### Aim of the task
Reproduce the records word for word, from the very first line through the line that contains "picture [171, 35, 868, 603]", with both of those lines included.

### Entries
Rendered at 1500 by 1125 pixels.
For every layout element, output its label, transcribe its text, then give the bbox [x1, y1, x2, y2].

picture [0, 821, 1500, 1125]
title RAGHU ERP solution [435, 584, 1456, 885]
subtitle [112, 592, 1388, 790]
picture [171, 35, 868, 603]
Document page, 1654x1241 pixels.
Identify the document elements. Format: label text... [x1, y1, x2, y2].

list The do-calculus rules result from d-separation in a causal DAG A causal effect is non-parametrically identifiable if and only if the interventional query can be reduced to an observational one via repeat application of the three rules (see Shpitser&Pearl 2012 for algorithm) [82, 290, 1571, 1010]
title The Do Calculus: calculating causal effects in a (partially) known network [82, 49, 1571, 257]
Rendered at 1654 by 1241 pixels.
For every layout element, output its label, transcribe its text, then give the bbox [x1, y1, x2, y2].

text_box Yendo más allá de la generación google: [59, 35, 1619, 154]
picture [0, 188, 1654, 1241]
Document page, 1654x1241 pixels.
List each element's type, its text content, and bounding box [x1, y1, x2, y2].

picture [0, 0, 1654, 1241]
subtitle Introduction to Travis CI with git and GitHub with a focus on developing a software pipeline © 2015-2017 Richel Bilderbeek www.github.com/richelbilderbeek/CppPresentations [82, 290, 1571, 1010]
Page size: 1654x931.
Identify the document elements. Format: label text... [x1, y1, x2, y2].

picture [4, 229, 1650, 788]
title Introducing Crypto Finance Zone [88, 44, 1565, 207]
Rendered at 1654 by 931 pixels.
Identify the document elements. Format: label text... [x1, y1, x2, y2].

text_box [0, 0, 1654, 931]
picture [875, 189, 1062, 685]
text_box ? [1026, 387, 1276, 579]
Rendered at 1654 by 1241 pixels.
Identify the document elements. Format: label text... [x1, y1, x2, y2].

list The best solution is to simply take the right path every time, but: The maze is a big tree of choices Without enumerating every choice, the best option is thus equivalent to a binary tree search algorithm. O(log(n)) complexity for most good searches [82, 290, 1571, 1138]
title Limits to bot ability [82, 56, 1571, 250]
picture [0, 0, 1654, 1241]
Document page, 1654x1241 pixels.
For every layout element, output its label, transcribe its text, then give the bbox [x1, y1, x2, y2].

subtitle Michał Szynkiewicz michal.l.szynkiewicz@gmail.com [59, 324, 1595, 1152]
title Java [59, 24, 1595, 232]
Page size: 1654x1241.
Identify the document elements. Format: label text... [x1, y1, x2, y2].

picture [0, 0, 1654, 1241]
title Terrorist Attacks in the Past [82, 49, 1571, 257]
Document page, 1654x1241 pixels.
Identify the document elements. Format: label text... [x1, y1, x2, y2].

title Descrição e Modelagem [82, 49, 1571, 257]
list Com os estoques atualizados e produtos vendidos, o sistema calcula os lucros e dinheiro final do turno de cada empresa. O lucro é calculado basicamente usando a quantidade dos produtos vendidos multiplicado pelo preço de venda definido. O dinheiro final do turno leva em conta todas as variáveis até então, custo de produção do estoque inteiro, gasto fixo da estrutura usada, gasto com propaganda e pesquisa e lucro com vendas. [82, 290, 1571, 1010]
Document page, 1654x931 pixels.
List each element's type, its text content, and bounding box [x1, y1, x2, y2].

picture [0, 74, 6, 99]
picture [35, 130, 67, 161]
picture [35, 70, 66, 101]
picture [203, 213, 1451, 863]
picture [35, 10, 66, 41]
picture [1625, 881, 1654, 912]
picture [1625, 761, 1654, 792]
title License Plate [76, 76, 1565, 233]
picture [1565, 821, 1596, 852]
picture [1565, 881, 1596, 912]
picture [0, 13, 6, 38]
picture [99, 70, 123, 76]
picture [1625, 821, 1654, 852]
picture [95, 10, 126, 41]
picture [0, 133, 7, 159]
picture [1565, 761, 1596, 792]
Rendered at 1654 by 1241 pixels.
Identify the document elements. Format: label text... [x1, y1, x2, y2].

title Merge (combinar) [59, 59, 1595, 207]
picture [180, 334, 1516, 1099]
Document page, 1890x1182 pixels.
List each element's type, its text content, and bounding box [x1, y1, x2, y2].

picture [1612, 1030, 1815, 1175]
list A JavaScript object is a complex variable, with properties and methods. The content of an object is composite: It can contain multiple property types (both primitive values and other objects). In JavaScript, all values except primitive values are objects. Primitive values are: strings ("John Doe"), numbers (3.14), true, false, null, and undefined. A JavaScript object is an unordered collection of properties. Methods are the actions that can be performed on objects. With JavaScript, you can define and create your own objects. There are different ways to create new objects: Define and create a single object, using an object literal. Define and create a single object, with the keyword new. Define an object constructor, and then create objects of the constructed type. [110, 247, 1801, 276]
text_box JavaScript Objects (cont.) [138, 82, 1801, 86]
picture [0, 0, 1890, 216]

### Solved problem
Rendered at 1500 by 1125 pixels.
For every layout element, output its label, transcribe its text, then give the bbox [x1, y1, x2, y2].

picture [0, 821, 1500, 1125]
title RAGHU ERP solution [435, 584, 1456, 885]
subtitle [112, 592, 1388, 790]
picture [171, 35, 868, 603]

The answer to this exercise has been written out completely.